■ **Selected excerpt**:
========

Tuesday, March 22, 2011

Han Zimmer's "Inception" Suite (rather a Passacaglia) makes concert music in its own right

The BluRay DVD package for the WB film “Inception” supplement includes a 38-minute orchestral suite by Hans Zimmer, which would make an interesting concert item in its own right.

The suite has ten sections with various titles, such as “We Built our own World”, “Dream Is Collapsing”, “One Simple Idea”, “Dream Within a Dream”, “Paradox”, and “Time”.

The entire suite, as well as all of the music in the film, is based on a four note (and four chord) motto, or ground bass, making the piece a bit like a passacaglia, though in quadruple time.  Sometimes the motto is expanded to 6/4 time with one chord played four times on beats 1, 2, 4, and 5, giving a menacing effect.  In “Mombasa” the music has a disco-like effect. In a few places, it resembles John Barry’s music in “Body Heat”, and a few others, Anton Bruckner (the Ninth Symphony).

The film is reviewed on the movies blog July 16, 2010. 

Tuesday, March 08, 2011

Bruckner's Gods: The Ninth Symphony is made whole

Today, I picked up the Naxos 2-CD set of the “completed” Symphony #9 in D Minor by Anton Bruckner, which had been dedicated “To God”.  The performance is by the New Philharmonia Orchestra of Westphalia, conducted by Johannes Wildner.  The finale, all 23:28 of it, is on a second CD by itself, maybe the shortest CD I have. They could have added the “Te Deum”, originally proposed as a finale.
In fact, the awesome first movement, with its leaping octaves and crashing, evolving dissonances does invoke the idea of a God to be feared; the conclusion of the First Movement sounds like an Old Testament apocalypse.

The Scherzo has its own menace, and the E Major Adagio used to the main event for the work. It is constant chromatic, opening with the interval of a 9th.  

This work has significance to me. In December 1961, shortly after I returned home to Arlington from my “William and Mary Expulsion” (covered in my main blog), I did buy the Bruno Walter performance (3 movements) on Columbia. I got to know the music during a very trying time in my life (and for my parents).  The old RCA Victor record player had a lot of trouble with the inner groves of this long record, and that led to an advancement in my stereo technology those days, a VM stereo.  (Until  1961, we didn’t know better than to use sapphire needles.) .  Wildner’s tempos seem just a little brisk compared to what I had been used to with Bruno Walter.

========

■ **Prompt A**:
In the music blog, rewrite the stretch from "In fact, the" through "interval of a 9th.", swapping "menace" for "threat".
■ **Prompt B**:
According to the music blog, who conducts the performance on the Naxos 2-CD set of Bruckner's Ninth Symphony?

========

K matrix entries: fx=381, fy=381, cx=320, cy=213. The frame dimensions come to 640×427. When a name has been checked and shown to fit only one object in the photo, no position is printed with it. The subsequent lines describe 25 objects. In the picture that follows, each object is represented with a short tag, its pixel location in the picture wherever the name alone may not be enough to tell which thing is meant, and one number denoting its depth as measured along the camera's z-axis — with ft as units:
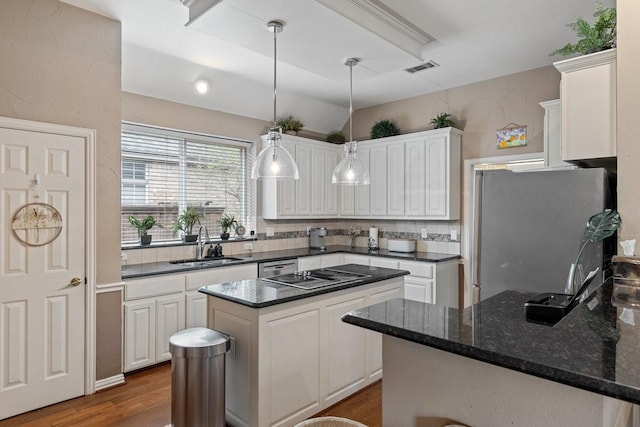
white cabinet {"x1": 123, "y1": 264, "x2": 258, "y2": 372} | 10.86
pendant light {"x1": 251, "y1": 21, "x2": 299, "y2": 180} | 9.07
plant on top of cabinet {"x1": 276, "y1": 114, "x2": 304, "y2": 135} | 16.75
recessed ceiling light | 13.56
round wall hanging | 8.86
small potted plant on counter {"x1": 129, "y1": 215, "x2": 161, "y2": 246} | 13.08
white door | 9.84
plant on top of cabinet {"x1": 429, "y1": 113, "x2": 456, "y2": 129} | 15.12
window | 13.44
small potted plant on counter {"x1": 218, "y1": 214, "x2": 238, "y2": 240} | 15.51
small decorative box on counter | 5.02
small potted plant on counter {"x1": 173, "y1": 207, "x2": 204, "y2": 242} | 14.30
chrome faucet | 14.32
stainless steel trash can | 7.56
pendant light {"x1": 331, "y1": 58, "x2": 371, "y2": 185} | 10.94
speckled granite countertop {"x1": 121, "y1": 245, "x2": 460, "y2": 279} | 11.59
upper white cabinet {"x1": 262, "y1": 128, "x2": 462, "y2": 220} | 15.02
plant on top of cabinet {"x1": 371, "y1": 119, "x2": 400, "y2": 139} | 16.93
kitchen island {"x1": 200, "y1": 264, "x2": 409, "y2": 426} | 7.73
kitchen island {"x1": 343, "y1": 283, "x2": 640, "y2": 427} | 3.02
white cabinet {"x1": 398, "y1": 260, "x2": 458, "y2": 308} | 13.98
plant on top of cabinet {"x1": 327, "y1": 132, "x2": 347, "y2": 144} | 18.89
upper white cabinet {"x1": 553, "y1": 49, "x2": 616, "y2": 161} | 6.70
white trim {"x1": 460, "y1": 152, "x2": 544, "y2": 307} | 14.85
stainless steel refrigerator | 7.02
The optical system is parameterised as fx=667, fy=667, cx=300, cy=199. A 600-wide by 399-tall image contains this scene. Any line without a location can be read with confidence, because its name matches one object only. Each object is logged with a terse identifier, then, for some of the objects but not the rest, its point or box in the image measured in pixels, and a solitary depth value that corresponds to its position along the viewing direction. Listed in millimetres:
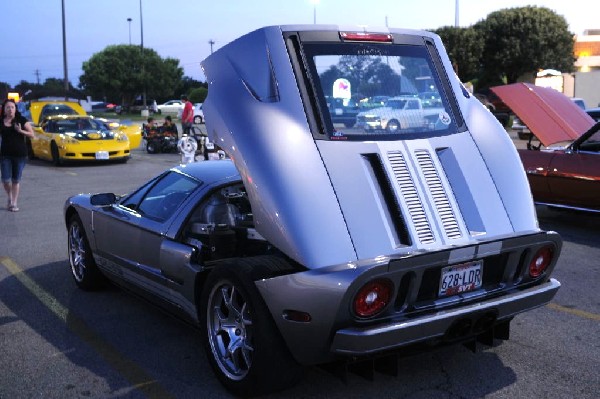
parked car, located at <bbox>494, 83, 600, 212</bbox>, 7906
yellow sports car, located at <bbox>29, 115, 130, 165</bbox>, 17311
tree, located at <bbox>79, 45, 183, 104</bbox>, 68750
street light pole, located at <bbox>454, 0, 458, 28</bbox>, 49000
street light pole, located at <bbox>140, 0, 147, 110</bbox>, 64588
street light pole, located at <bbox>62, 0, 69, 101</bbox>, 37844
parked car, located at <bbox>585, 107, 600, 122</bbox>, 14594
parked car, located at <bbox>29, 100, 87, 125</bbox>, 21339
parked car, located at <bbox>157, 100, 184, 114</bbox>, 59438
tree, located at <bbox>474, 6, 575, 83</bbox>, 50281
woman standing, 10055
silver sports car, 3279
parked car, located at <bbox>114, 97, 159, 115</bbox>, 60906
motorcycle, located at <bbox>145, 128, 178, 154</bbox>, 20781
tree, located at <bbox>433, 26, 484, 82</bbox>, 50281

========

■ **Result A**:
In fact, the awesome first movement, with its leaping octaves and crashing, evolving dissonances does invoke the idea of a God to be feared; the conclusion of the First Movement sounds like an Old Testament apocalypse.

The Scherzo has its own threat, and the E Major Adagio used to the main event for the work. It is constant chromatic, opening with the interval of a 9th.

■ **Result B**:
Johannes Wildner, leading the New Philharmonia Orchestra of Westphalia.